Fire Solves All Problems Perfectly pt 57
The house phone rings a few times while your mother is giving the baby a bath upstairs: it’s always people looking for details who forget that firemen work twenty four hours on shift and don’t come home after a fire like some normal job. You don’t answer it; your mother is the only one allowed when your father isn’t here, and even then she’s only allowed to take messages, not tell anybody where he is, even if he’s standing right next to her listening, which he does a lot. You’re not supposed to go anywhere – she’s threatened to keep you from going to the junkyard in the morning like you do every weekend so your father can look for spare parts while you and your brother pretend to race each other in whatever still mostly intact cars are lying around – but when Jason sees you in the window he whistles and waves you over to his yard and into his garage, where you’re surprised to find Tim already there, since his mother barely lets him go anywhere when his father is on duty. She’s in Chicago with my aunt, Tim tells you.
Jason goes to the corner of his father’s garage, behind a row of greasy boxes that haven’t been unpacked, and returns with a handful of magazines. Look at his, he says, spreading the Playboys on the garage floor.
Oh, wow, Tim says. Where’d you get that?
My dad’s got a whole box, Jason says. You open up one of them to the centerfold and the three of you lean forward, eyes tracing all the parts of her body down to between her legs, where there is hair and a pink skin that makes you feel nervous and sick all at the same time. She’s got a big pussy, Jason says. My sister said they got three holes, one to piss out of, one to shit out of, and the big one that babies come out of.
That’s gross, Tim says; he puts his finger on the crotch, rubbing some of the ink off the paper, and flips through all the pussies and tits. After a couple you don’t look anymore.

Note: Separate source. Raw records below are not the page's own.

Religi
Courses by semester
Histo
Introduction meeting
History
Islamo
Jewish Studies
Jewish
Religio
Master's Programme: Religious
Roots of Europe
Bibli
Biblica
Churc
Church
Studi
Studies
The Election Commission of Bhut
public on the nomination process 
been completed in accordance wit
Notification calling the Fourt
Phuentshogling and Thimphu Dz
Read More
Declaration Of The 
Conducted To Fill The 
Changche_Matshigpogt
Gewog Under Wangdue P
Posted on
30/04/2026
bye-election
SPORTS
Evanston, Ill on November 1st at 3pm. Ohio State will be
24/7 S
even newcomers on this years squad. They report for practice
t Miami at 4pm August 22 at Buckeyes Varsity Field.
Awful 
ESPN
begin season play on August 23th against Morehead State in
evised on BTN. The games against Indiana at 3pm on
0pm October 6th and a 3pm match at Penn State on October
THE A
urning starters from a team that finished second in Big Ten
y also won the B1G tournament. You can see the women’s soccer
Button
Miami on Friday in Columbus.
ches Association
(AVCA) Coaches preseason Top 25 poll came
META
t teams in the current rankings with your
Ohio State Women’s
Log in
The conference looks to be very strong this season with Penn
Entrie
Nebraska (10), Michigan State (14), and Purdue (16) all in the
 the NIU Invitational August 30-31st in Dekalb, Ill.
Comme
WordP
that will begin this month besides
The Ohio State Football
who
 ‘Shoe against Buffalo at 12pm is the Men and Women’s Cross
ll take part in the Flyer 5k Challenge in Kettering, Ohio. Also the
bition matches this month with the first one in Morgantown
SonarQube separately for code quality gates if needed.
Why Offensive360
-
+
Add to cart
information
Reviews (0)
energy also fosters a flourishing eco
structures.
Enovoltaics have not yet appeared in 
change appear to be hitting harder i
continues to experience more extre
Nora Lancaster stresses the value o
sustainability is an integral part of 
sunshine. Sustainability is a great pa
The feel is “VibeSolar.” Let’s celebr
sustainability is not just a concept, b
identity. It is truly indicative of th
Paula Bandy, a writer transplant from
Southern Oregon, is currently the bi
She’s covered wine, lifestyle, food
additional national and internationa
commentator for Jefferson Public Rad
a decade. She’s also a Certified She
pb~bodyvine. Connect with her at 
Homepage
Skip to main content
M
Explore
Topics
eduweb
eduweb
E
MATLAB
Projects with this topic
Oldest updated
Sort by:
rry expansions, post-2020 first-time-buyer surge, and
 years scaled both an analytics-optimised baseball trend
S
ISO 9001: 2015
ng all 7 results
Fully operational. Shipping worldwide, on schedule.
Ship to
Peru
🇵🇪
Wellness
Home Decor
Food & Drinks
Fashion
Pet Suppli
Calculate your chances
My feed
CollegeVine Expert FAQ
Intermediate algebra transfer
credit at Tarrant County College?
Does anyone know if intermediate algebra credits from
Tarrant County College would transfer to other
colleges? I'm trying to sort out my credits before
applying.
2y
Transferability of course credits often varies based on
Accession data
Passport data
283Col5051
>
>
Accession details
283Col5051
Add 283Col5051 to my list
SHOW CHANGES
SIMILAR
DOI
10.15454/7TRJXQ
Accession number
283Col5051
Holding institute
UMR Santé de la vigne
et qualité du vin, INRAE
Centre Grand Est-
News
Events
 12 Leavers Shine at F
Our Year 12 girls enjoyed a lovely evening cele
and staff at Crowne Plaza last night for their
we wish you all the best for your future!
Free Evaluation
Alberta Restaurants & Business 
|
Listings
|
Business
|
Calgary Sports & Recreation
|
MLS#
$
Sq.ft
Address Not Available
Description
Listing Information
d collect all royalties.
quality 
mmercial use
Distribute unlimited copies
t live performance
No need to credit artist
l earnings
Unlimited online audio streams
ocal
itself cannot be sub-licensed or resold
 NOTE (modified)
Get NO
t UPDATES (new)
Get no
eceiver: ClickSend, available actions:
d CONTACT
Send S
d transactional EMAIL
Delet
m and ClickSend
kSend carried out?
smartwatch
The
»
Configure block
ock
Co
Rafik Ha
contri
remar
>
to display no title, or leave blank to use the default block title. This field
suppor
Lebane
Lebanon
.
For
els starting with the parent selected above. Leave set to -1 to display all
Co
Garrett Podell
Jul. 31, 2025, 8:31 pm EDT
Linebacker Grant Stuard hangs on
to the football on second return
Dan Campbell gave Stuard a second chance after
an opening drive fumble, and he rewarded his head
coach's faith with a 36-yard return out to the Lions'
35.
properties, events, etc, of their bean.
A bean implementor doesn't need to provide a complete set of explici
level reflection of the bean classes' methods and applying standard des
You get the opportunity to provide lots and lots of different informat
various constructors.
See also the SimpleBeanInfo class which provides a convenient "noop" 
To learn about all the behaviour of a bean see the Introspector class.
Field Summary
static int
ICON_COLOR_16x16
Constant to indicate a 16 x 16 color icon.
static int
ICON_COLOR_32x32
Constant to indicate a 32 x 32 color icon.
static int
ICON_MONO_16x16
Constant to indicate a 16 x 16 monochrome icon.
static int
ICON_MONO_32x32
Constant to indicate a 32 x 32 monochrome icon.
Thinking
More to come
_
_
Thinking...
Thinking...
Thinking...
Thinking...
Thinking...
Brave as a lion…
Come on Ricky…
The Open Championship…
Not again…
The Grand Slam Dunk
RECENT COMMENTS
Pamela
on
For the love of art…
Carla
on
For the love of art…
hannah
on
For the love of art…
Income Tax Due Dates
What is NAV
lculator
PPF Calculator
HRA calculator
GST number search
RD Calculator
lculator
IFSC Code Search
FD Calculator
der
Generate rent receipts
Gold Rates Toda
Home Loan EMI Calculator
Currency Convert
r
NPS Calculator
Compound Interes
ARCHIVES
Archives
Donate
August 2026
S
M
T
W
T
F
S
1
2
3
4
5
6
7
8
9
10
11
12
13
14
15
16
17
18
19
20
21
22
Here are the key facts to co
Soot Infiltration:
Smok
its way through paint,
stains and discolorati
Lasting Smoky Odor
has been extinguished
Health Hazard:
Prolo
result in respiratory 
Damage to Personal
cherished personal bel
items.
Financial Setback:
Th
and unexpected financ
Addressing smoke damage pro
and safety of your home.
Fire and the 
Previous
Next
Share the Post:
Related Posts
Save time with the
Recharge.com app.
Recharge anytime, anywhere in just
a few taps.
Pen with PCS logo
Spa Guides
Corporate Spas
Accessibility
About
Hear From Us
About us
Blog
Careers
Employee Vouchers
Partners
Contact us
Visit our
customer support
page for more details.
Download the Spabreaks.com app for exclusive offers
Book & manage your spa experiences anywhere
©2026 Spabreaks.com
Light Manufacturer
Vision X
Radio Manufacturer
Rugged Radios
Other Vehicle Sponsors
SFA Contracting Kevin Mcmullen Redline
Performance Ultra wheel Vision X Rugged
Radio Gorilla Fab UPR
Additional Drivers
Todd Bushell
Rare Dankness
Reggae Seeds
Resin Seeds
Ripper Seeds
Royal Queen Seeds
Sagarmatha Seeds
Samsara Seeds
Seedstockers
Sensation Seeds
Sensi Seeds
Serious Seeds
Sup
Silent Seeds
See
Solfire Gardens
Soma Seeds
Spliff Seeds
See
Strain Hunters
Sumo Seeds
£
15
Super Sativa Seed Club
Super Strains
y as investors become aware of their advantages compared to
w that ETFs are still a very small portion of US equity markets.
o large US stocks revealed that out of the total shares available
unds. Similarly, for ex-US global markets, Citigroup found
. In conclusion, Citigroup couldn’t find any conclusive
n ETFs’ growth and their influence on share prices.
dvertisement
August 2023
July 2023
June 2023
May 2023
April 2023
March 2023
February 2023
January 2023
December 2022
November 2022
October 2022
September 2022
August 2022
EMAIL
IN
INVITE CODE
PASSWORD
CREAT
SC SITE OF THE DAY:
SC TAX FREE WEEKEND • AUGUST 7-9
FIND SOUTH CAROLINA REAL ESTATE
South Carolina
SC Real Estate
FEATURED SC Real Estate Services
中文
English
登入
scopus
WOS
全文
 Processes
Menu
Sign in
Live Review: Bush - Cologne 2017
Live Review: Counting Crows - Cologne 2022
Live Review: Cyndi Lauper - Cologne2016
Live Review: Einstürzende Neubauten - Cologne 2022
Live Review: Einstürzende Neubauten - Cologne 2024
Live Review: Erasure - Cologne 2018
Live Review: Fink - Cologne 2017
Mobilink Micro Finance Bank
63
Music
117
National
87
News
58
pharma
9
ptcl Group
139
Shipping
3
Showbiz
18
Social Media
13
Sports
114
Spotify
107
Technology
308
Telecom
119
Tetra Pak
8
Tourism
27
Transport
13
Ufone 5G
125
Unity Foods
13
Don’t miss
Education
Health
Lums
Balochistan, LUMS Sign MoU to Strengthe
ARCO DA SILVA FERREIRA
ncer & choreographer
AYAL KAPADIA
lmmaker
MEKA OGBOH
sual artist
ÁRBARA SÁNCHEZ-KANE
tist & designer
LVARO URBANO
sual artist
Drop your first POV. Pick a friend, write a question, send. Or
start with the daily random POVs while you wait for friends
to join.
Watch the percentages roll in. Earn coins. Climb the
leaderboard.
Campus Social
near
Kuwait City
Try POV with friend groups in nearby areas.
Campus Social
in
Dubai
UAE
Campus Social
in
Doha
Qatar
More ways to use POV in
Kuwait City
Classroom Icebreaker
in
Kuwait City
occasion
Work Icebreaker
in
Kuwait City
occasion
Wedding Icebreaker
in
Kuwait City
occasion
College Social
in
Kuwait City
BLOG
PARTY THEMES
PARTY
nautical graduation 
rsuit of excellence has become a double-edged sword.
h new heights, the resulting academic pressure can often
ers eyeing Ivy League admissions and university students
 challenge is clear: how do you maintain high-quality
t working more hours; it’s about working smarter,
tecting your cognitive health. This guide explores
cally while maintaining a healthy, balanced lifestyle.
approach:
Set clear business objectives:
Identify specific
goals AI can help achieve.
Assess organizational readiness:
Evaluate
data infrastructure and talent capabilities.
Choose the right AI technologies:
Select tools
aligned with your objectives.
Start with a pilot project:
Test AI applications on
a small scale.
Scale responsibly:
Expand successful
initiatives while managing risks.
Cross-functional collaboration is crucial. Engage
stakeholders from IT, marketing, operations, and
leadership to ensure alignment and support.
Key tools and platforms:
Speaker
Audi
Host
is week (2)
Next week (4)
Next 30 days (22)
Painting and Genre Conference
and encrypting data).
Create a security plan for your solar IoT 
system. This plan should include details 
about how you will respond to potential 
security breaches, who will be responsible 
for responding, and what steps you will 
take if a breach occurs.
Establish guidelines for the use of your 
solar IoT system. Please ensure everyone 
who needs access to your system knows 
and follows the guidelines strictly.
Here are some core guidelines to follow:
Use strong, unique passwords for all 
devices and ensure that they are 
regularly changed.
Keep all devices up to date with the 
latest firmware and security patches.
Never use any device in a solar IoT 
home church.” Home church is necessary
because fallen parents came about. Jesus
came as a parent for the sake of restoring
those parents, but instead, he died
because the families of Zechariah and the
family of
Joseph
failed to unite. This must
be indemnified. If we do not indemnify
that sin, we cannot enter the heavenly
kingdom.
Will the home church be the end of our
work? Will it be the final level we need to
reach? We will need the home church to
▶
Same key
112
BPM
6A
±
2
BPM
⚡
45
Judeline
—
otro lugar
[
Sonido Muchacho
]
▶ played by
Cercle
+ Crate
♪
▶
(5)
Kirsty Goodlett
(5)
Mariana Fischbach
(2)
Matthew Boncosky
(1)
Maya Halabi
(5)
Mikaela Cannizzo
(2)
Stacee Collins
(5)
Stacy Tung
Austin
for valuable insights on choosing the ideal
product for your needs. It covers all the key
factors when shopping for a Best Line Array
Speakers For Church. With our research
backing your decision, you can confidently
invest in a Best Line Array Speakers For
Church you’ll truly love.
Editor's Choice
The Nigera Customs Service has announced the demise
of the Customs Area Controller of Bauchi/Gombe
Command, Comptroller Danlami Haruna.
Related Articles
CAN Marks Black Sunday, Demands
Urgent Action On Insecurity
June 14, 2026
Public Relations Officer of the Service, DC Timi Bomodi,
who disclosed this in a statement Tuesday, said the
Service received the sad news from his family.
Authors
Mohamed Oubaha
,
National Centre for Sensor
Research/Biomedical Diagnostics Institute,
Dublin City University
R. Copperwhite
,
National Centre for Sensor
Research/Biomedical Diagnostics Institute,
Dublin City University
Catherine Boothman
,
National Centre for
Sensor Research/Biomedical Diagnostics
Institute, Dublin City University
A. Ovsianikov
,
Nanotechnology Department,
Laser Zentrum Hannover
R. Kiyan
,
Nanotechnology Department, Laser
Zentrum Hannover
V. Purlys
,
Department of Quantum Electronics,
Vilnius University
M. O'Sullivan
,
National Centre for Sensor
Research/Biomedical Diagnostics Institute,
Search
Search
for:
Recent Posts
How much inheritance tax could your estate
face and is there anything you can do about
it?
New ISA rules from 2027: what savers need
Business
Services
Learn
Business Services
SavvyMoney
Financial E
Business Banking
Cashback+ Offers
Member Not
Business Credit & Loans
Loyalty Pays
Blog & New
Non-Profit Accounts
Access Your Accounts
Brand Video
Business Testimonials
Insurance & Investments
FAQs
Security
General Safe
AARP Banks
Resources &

I hear my parents doing it sometimes, Tim says. Their bedroom’s right under mine. It’s just the bed squeaking. After a while my dad goes Oh-Oh-Oh. Tim shrugs.
I’m going to stick it to lots of girls, Jason says and he humps the cement, showing just how he’s going to go about it, and just then your mother comes into the open garage door with a look on her face that tells you she’s been listening for some time. She sends you home to your room and takes Jason and Tim inside to talk to Rosa.
One entire wall of your bedroom is covered with pictures of fire engines and firemen, ones you copied out of newspapers; your father asked you if anybody did them for you, and he took them to the station to hang up. There are ones he asked you to put in away and not let your mother see, ones of robots tearing off the heads of teachers and space ships blowing up people like Margaret Bacon. Your father says that you must be the milkman’s kid to be able to do stuff like that, and everybody but you thinks it’s funny. You’re grateful when your brother comes in wanting to play as the sun sets and the dark fills your windows, mindlessly smashing your space ships into each other and you not liking those magazine, not liking the way things keep trying to change every day.